Op deze wijze gebracht, weerspiegelt schoolplaat en handleiding de nationaalsocialistische geest uit de jaren dertig en vormt zij daar zelf een onbeschaamd onderdeel van.

 Keizer of Paus?

 In de Middeleeuwen heeft de machtsverhouding tussen de keizer en de paus altijd een hoop stof doen opwaaien. De vraag wie nu eigenlijk de door God uitverkoren hoogste machthebber was, zorgde toen voor veel twisten en oorlogen.
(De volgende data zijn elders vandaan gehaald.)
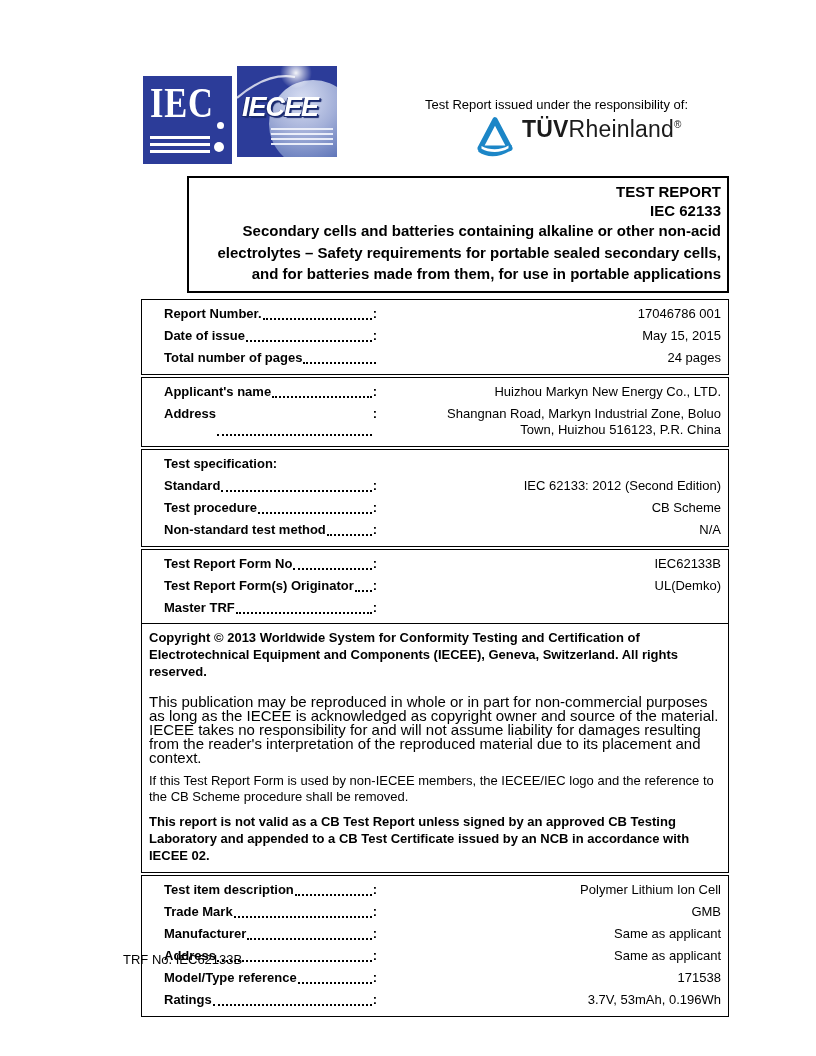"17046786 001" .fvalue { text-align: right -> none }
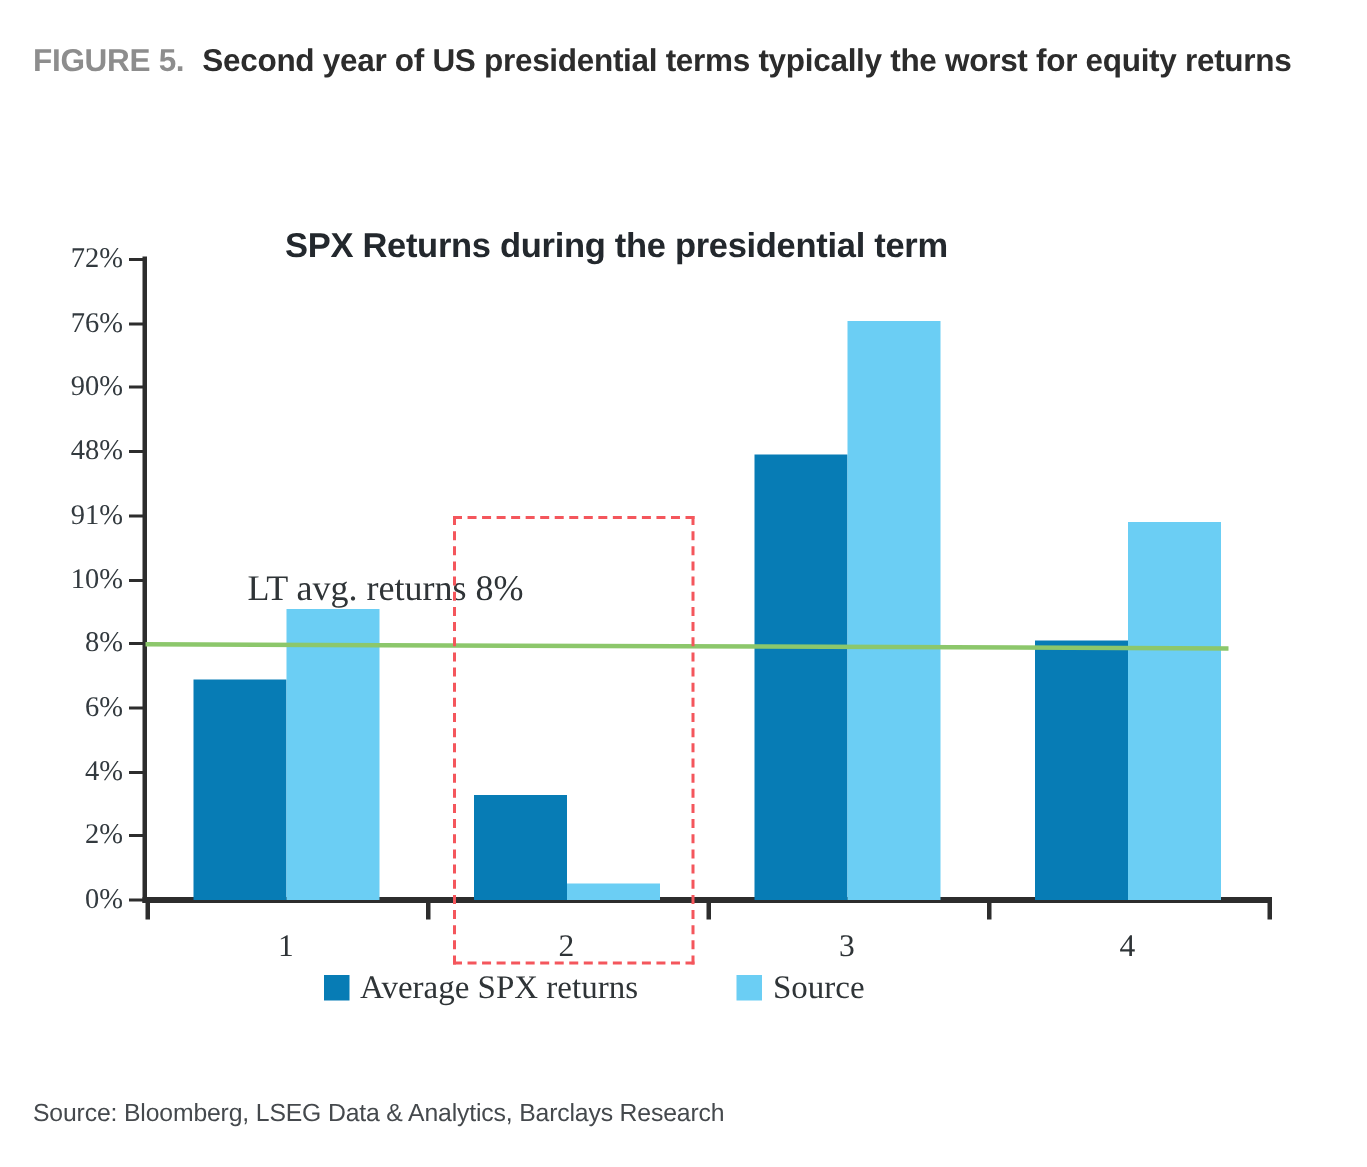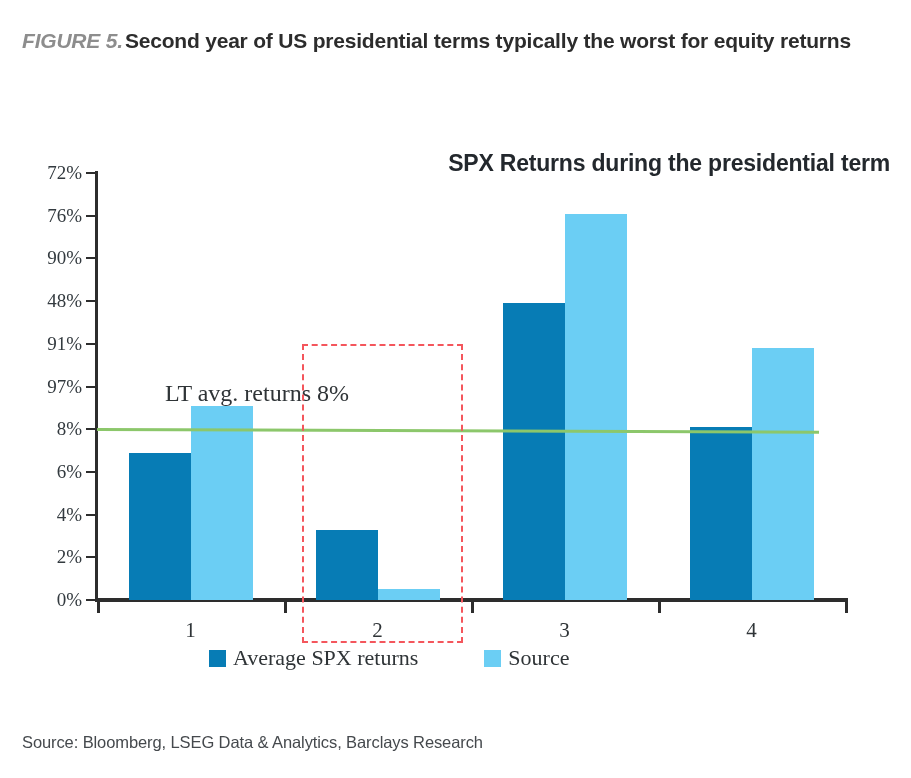"FIGURE 5." #figure-number { font-style: italic -> none; margin-right: 2px -> 12px }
Op de tentoonstelling hangen drie schoolplaten waarin de machtsverhouding tussen keizer en paus op verschillende wijze tot uitdrukking komt.

De eerste wandplaat getiteld: "Karel de Groote tot keizer gekroond" van Ch. Rochussen (afb. 3) geeft een impressie van de gebeurtenis in de St. Pieter te Rome tijdens de Kerstnacht in 800 n. Chr. Er zijn verschillende verhalen in omloop over de kroningsplechtigheid. De vraag blijft of Karel op de hoogte was van de plechtigheid of dat hij, nog verdiept in zijn gebed, door de paus onverwachts de keizerskroon op het hoofd kreeg gedrukt.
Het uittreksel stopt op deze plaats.